Although the Catholic rituals surrounding the hunt managed to survive for a longer period of time on the continent, assisted by such notables as the Duke de Brissac (Master of the Fontainebleau hunt), the Reformation took away most of these in the British Isles. While much of the secular show of the chase lived on, with horns, red coats, and all, the religious element was gone. They forgot the fact that the stirrup-cup served as a reminder of the blessed wine once used as a sacramental at the hunt’s commencement. This change is particularly ironic in Ireland, which, while the vast majority remained Catholic, the tradition of the chase was maintained by the Protestant Anglo-Irish. This is the case also here in America, where formal hunting in such places as New York, Pennsylvania, Virginia, and South Carolina slavishly follows the post-Reformation English style. Less formal hunting has even less connection with its roots in Christendom.

Nevertheless, the spiritual symbolism behind the act of hunting remains poignant. In effect, the hunt is a thing Our Lord Jesus Christ practiced very well spiritually. He was required to carry the title of “hunter.” David, in the 18th Psalm, calls the Son of God hunter. St. Jerome said, in speaking of Him, “You illustrious and noble in the mountains, catching and hunting.” The chase makes men strong in resisting vices produced by idleness. Anything a man wishes to do, he must emulate the hunt in so doing. Besides which, the concept of the hunt carries with it a little bit of war. It is training for the moment when we ought to pass from “tallyho” to “Montjoi Saint-Denis” [war-cry of French soldiers under the King] (Wallerand de Saint Just, Chants de France et de Chrétienté, p. 48).

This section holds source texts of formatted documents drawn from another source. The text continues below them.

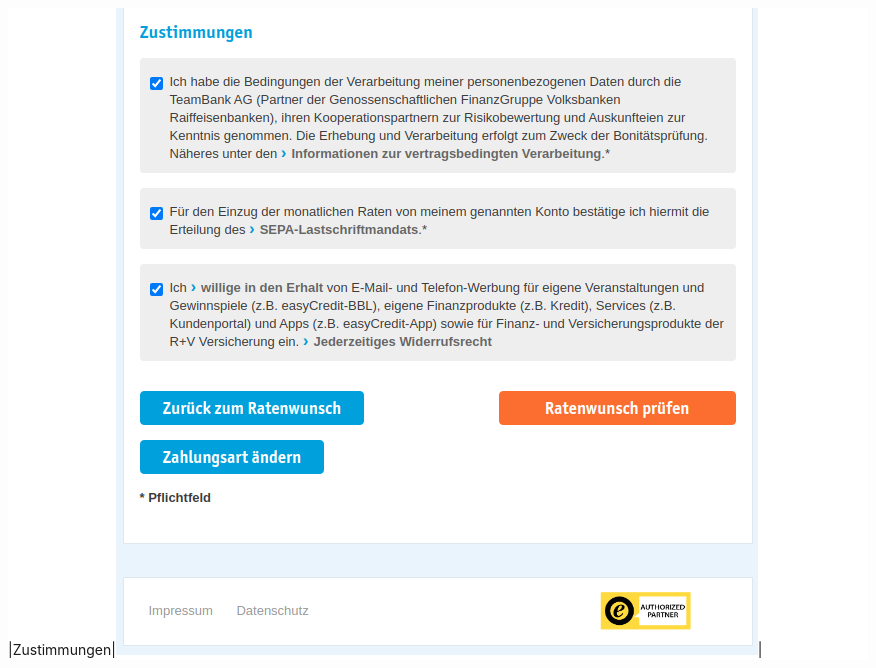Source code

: |Zustimmungen|![](../../Bilder/easycredit/ec-2020-09-10_014.png "Zustimmungen im easyCredit-Anfragebogen")|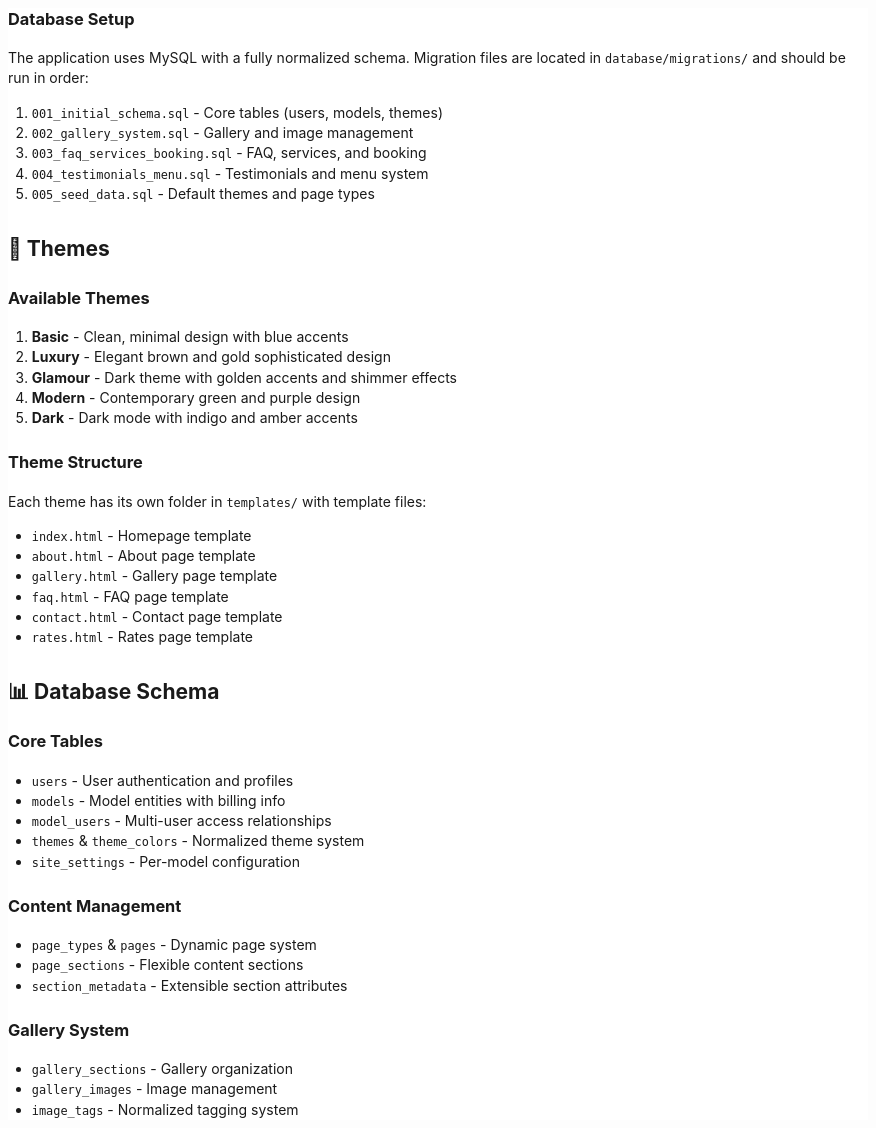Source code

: ### Database Setup

The application uses MySQL with a fully normalized schema. Migration files are located in `database/migrations/` and should be run in order:

1. `001_initial_schema.sql` - Core tables (users, models, themes)
2. `002_gallery_system.sql` - Gallery and image management
3. `003_faq_services_booking.sql` - FAQ, services, and booking
4. `004_testimonials_menu.sql` - Testimonials and menu system
5. `005_seed_data.sql` - Default themes and page types

## 🎨 Themes

### Available Themes

1. **Basic** - Clean, minimal design with blue accents
2. **Luxury** - Elegant brown and gold sophisticated design
3. **Glamour** - Dark theme with golden accents and shimmer effects
4. **Modern** - Contemporary green and purple design
5. **Dark** - Dark mode with indigo and amber accents

### Theme Structure

Each theme has its own folder in `templates/` with template files:
- `index.html` - Homepage template
- `about.html` - About page template  
- `gallery.html` - Gallery page template
- `faq.html` - FAQ page template
- `contact.html` - Contact page template
- `rates.html` - Rates page template

## 📊 Database Schema

### Core Tables
- `users` - User authentication and profiles
- `models` - Model entities with billing info
- `model_users` - Multi-user access relationships
- `themes` & `theme_colors` - Normalized theme system
- `site_settings` - Per-model configuration

### Content Management
- `page_types` & `pages` - Dynamic page system
- `page_sections` - Flexible content sections
- `section_metadata` - Extensible section attributes

### Gallery System
- `gallery_sections` - Gallery organization
- `gallery_images` - Image management
- `image_tags` - Normalized tagging system
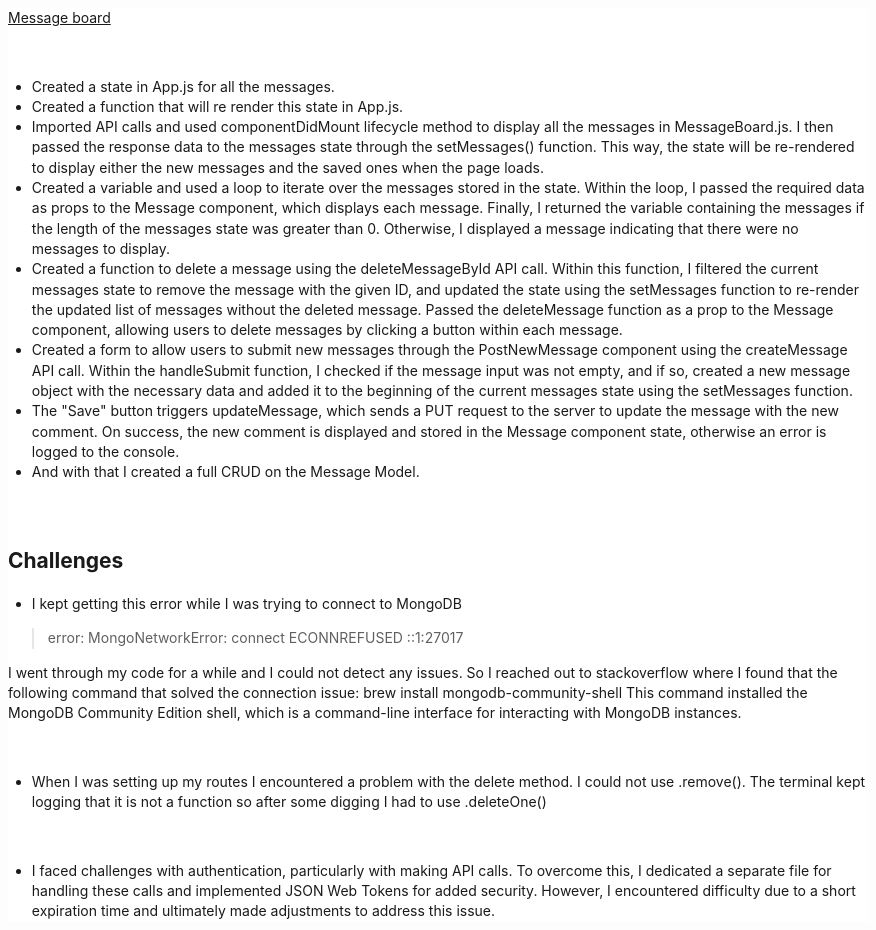 
<u>Message board</u>

<br>

- Created a state in App.js for all the messages.
- Created a function that will re render this state in App.js.
- Imported API calls and used componentDidMount lifecycle method to display all the messages in MessageBoard.js. I then passed the response data to the messages state through the setMessages() function. This way, the state will be re-rendered to display either the new messages and the saved ones when the page loads.
- Created a variable and used a loop to iterate over the messages stored in the state. Within the loop, I passed the required data as props to the Message component, which displays each message. Finally, I returned the variable containing the messages if the length of the messages state was greater than 0. Otherwise, I displayed a message indicating that there were no messages to display.
- Created a function to delete a message using the deleteMessageById API call. Within this function, I filtered the current messages state to remove the message with the given ID, and updated the state using the setMessages function to re-render the updated list of messages without the deleted message. Passed the deleteMessage function as a prop to the Message component, allowing users to delete messages by clicking a button within each message.
- Created a form to allow users to submit new messages through the PostNewMessage component using the createMessage API call. Within the handleSubmit function, I checked if the message input was not empty, and if so, created a new message object with the necessary data and added it to the beginning of the current messages state using the setMessages function.
- The "Save" button triggers updateMessage, which sends a PUT request to the server to update the message with the new comment. On success, the new comment is displayed and stored in the Message component state, otherwise an error is logged to the console.
- And with that I created a full CRUD on the Message Model.


<br>

## Challenges
- I kept getting this error while I was trying to connect to MongoDB

> error: MongoNetworkError: connect ECONNREFUSED ::1:27017 

I went through my code for a while and I could not detect any issues. So I reached out to stackoverflow where I found that the following command that solved the connection issue: 
brew install mongodb-community-shell
This command installed the MongoDB Community Edition shell, which is a command-line interface for interacting with MongoDB instances.

<br>

- When I was setting up my routes I encountered a problem with the delete method. I could not use .remove(). The terminal kept logging that it is not a function so after some digging I had to use .deleteOne()

<br>

- I faced challenges with authentication, particularly with making API calls. To overcome this, I dedicated a separate file for handling these calls and implemented JSON Web Tokens for added security. However, I encountered difficulty due to a short expiration time and ultimately made adjustments to address this issue.
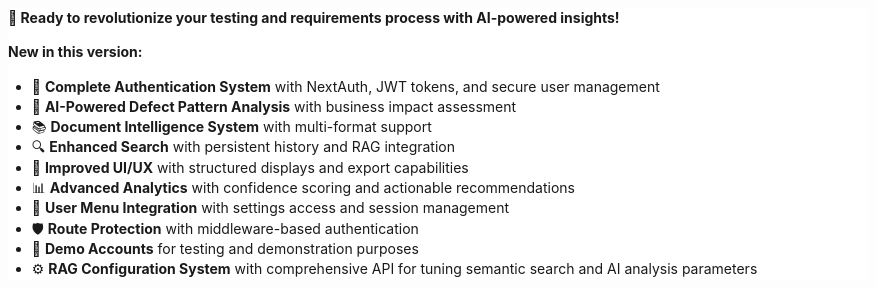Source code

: 
**🎯 Ready to revolutionize your testing and requirements process with AI-powered insights!** 

**New in this version:**
- 🔐 **Complete Authentication System** with NextAuth, JWT tokens, and secure user management
- 🧠 **AI-Powered Defect Pattern Analysis** with business impact assessment
- 📚 **Document Intelligence System** with multi-format support
- 🔍 **Enhanced Search** with persistent history and RAG integration
- 🎨 **Improved UI/UX** with structured displays and export capabilities
- 📊 **Advanced Analytics** with confidence scoring and actionable recommendations
- 👤 **User Menu Integration** with settings access and session management
- 🛡️ **Route Protection** with middleware-based authentication
- 🔑 **Demo Accounts** for testing and demonstration purposes
- ⚙️ **RAG Configuration System** with comprehensive API for tuning semantic search and AI analysis parameters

Ortega y Gasset states that, “Like the hunter in the absolute outside of the countryside, the philosopher is the alert man in the absolute inside of ideas, which are also an unconquerable and dangerous jungle” (op. cit., p. 152). This is true in all else, whether it be a father who hunts for a living, or an artist who hunts for inspiration, or a writer who hunts for ideas, or a priest who hunts for souls.

This element of the hunter in the masculine ethos can also been seen in the Divine. Traditionally, all humanity is to a degree feminine in the face of God, explaining the use of “she” indiscriminately by the old spiritual writers to refer to the soul. The soul is depicted here as His spouse, just as He is shown to be the font of all masculinity: Father, Son, King, Priest, Warrior, and Hunter. Whatever our minor quarries in this life, we are all His; and as Francis Thompson showed so well in “The Hound of Heaven”, He will take us if He can; if we will only let Him:

I fled Him, down the nights and down the days;
I fled Him down the arches of the years;
I fled Him, down the labyrinthine ways
Of my own mind; and in the midst of tears
I hid from Him, and under running laughter.

In that hunt let us hope we are all run to earth.